En mars 2026, le glacier Cerros de la Plaza a officiellement disparu en Colombie. Il ne reste plus que six glaciers dans le pays, contre quatorze au début du XXe siècle. Sous la glace, ce sont les paramos, ces zones humides andines situées entre 3 000 et 5 000 mètres d'altitude, qui se trouvent désormais en première ligne face au réchauffement climatique et aux activités humaines.

Dans le paramo de Sumapaz, près de Bogota, le plus grand du monde, un petit groupe suit Luis Rodriguez, botaniste bénévole de l'ONG Cumbres Blancas (« cimes blanches »). Chapeau sur la tête, il prélève avec précaution des graines, des fleurs et des feuilles de frailejones, ces plantes andines aux longues feuilles veloutées qui tapissent le paramo. « Ces plantes sont magnifiques et essentielles à notre survie. Mais le paramo se perd peu à peu. Alors l'objectif, c'est de propager ces graines pour récupérer le couvert végétal naturel », explique-t-il. Ses récoltes devront sécher avant d'être répliquées en pépinière, puis replantées.

Le rôle vital des frailejones

Les frailejones sont la plante caractéristique de cet écosystème. Leurs feuilles en forme de lance capturent l'humidité ambiante et la stockent avant de la libérer progressivement, jouant un rôle central dans le cycle de l'eau. « Il s'agit de la plante caractéristique de ce milieu naturel. Elle est essentielle au cycle de l'eau et dans la lutte contre le réchauffement climatique », explique Yober Arias, cofondateur de Cumbres Blancas. « Mais elle est en danger, parce que les paramos subissent de multiples pressions. »

Parmi ces pressions, des incendies intentionnels, l'exploitation minière illégale, l'élevage extensif, les cultures de pommes de terre, de fraises et d'oignons qui grignotent chaque mois des hectares supplémentaires. « Pendant longtemps, les habitants de ce milieu naturel ne voyaient pas l'utilité des frailejones. Pire, ils avaient peur que leur présence fasse de leur propriété un territoire protégé par l'État sur lequel ils ne pourraient plus cultiver, alors ils les brûlaient », raconte Yober Arias. En Colombie, sur les 94 espèces de frailejones recensées, 55 sont menacées, dont 15 en danger critique de disparition.

Des paramos essentiels à l'eau du pays

Les paramos jouent un rôle vital dans le maintien des glaciers tropicaux et, en Colombie, jusqu'à 80 % de la population dépend de leurs eaux.

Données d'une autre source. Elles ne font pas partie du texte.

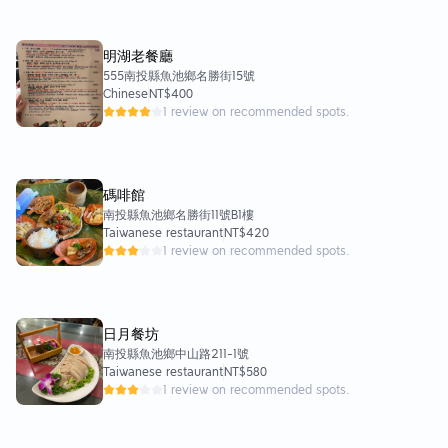
明湖老餐廳
555南投縣魚池鄉名勝街15號
Chinese
NT$400
1 review on recommended spots.
碼啡館
南投縣魚池鄉名勝街11號B1樓
Taiwanese restaurant
NT$420
1 review on recommended spots.
日月餐坊
南投縣魚池鄉中山路211-1號
Taiwanese restaurant
NT$580
1 review on recommended spots.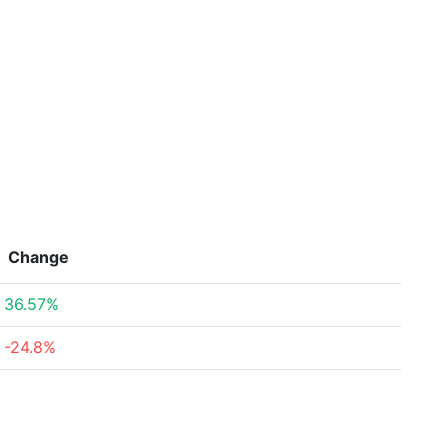
Change
36.57%
-24.8%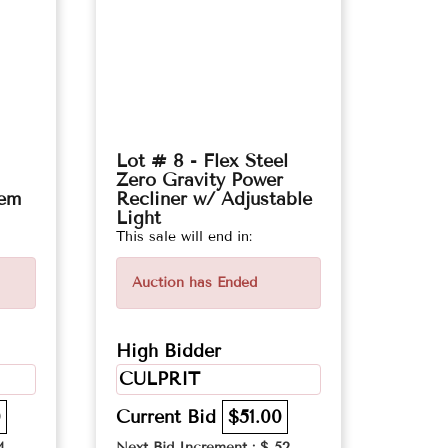
Lot # 8 - Flex Steel
Zero Gravity Power
tem
Recliner w/ Adjustable
Light
This sale will end in:
Auction has Ended
High Bidder
CULPRIT
0
Current Bid
$51.00
4
Next Bid Increment : $
52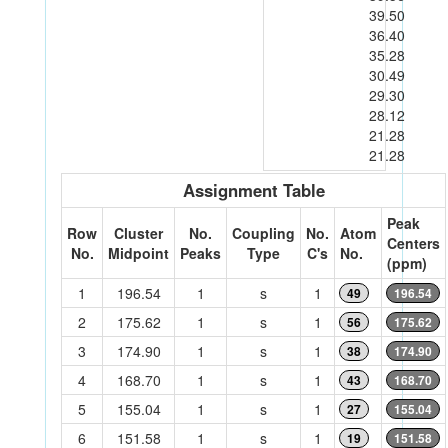
39.50
36.40
35.28
30.49
29.30
28.12
21.28
21.28
Assignment Table
Peak
Row
Cluster
No.
Coupling
No.
Atom
Centers
No.
Midpoint
Peaks
Type
C's
No.
(ppm)
1
196.54
1
s
1
49
196.54
2
175.62
1
s
1
56
175.62
3
174.90
1
s
1
38
174.90
4
168.70
1
s
1
43
168.70
5
155.04
1
s
1
27
155.04
6
151.58
1
s
1
19
151.58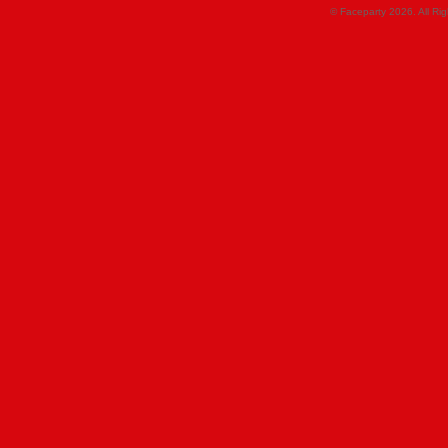
© Faceparty 2026. All Ri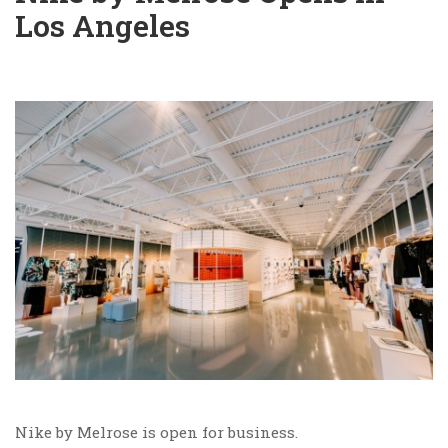
Los Angeles
Nike by Melrose is open for business.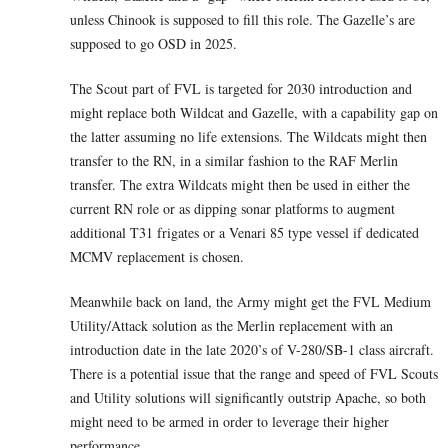
unless Chinook is supposed to fill this role. The Gazelle’s are
supposed to go OSD in 2025.
The Scout part of FVL is targeted for 2030 introduction and
might replace both Wildcat and Gazelle, with a capability gap on
the latter assuming no life extensions. The Wildcats might then
transfer to the RN, in a similar fashion to the RAF Merlin
transfer. The extra Wildcats might then be used in either the
current RN role or as dipping sonar platforms to augment
additional T31 frigates or a Venari 85 type vessel if dedicated
MCMV replacement is chosen.
Meanwhile back on land, the Army might get the FVL Medium
Utility/Attack solution as the Merlin replacement with an
introduction date in the late 2020’s of V-280/SB-1 class aircraft.
There is a potential issue that the range and speed of FVL Scouts
and Utility solutions will significantly outstrip Apache, so both
might need to be armed in order to leverage their higher
performance.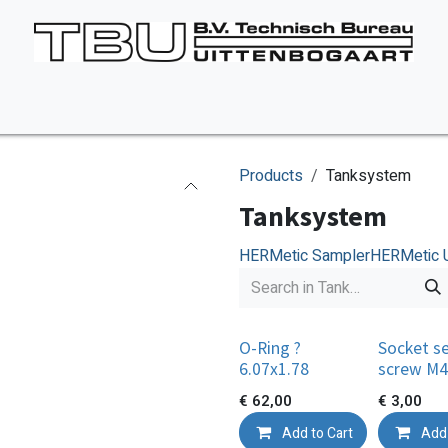
Vacancies
About us
Appointment
Contact Us
Products
Tanksystem
Tanksystem
HERMetic Sampler
HERMetic 
O-Ring ?
Socket s
6.07x1.78
screw M4
€
62,00
€
3,00
Add to Cart
Add 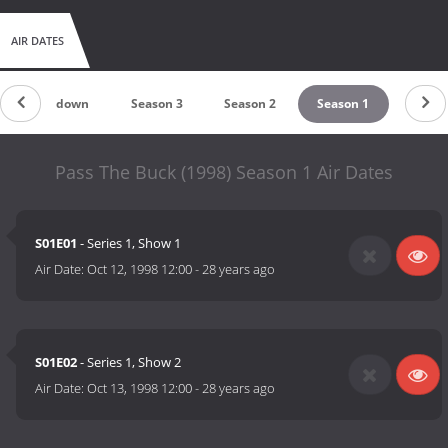
AIR DATES
Countdown
Season 3
Season 2
Season 1
Pass The Buck (1998) Season 1 Air Dates
S01E01
- Series 1, Show 1
Air Date:
Oct 12, 1998 12:00
-
28 years ago
S01E02
- Series 1, Show 2
Air Date:
Oct 13, 1998 12:00
-
28 years ago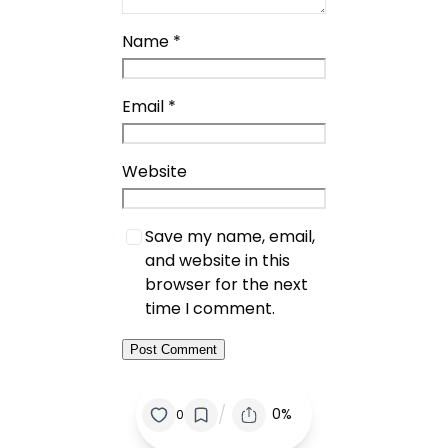
Name
*
Email
*
Website
Save my name, email,
and website in this
browser for the next
time I comment.
/
0%
0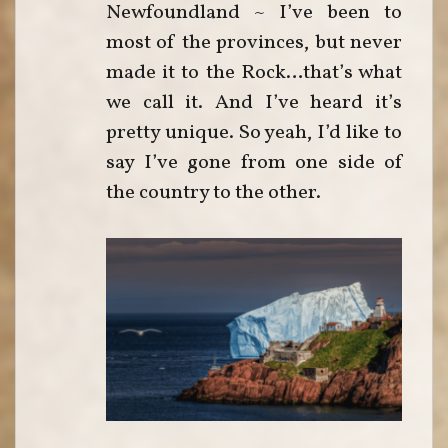
Newfoundland ~ I’ve been to
most of the provinces, but never
made it to the Rock…that’s what
we call it. And I’ve heard it’s
pretty unique. So yeah, I’d like to
say I’ve gone from one side of
the country to the other.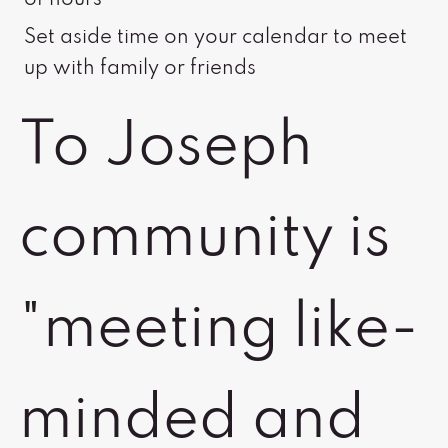
of hours
Set aside time on your calendar to meet
up with family or friends
To Joseph
community is
"meeting like-
minded and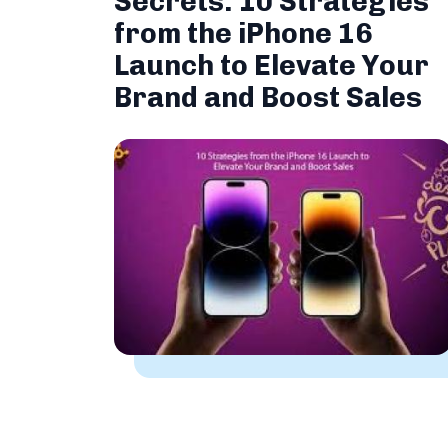
Secrets: 10 Strategies
from the iPhone 16
Launch to Elevate Your
Brand and Boost Sales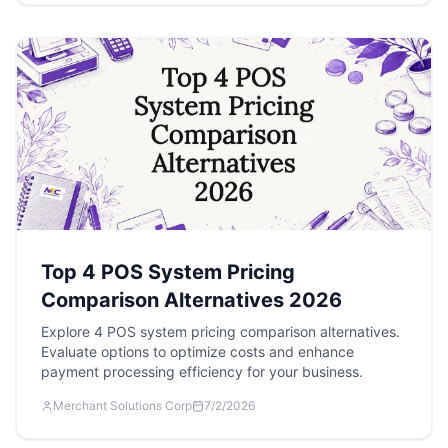
Top 4 POS System Pricing
Comparison Alternatives 2026
Explore 4 POS system pricing comparison alternatives.
Evaluate options to optimize costs and enhance
payment processing efficiency for your business.
Merchant Solutions Corp
7/2/2026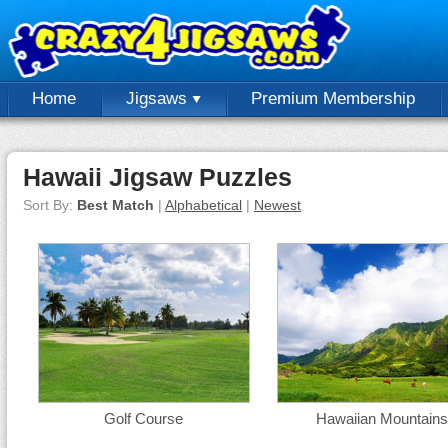
Home
Jigsaws
Premium Membership
Hawaii Jigsaw Puzzles
Sort By:
Best Match
|
Alphabetical
|
Newest
Golf Course
Hawaiian Mountains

Bien que la Colombie abrite la plus grande étendue de paramos au monde, la majorité d'entre eux reste dépourvue de protection juridique effective face à l'avancée de la frontière agricole.

L'ONG Cumbres Blancas, fondée par Marcela Fernandez en 2019, s'est d'abord attaquée à la défense des glaciers avant de comprendre que tout tenait à un équilibre plus large. « En travaillant à la sauvegarde des glaciers tropicaux, nous avons réalisé que tout ce que nous faisions dans les paramos en dessous avait un effet direct. C'est comme un seul et même corps, on ne peut pas dissocier la tête du reste », illustre Yober Arias. Aujourd'hui, l'ONG se concentre sur la replantation d'espèces natives des paramos, la sensibilisation des communautés locales et la promotion de modèles agricoles moins destructeurs pour ces zones tampons encore mal protégées.

Un constat pour l'action

« Si c'est sûrement trop tard pour les glaciers, il est encore temps d'agir pour les paramos », lance Yober Arias en avançant d'un pas ferme dans les hautes herbes. Luis Rodriguez s'arrête devant un frailejon de plus de deux mètres, ce qui indique un âge d'environ un siècle. Il sort son téléphone pour filmer. Sur ses réseaux sociaux, il documente ses expéditions pour sensibiliser à la disparition silencieuse de cette plante emblématique. Les communautés rurales, qui vivent ici depuis des générations, redoutent elles aussi de voir cet écosystème disparaître.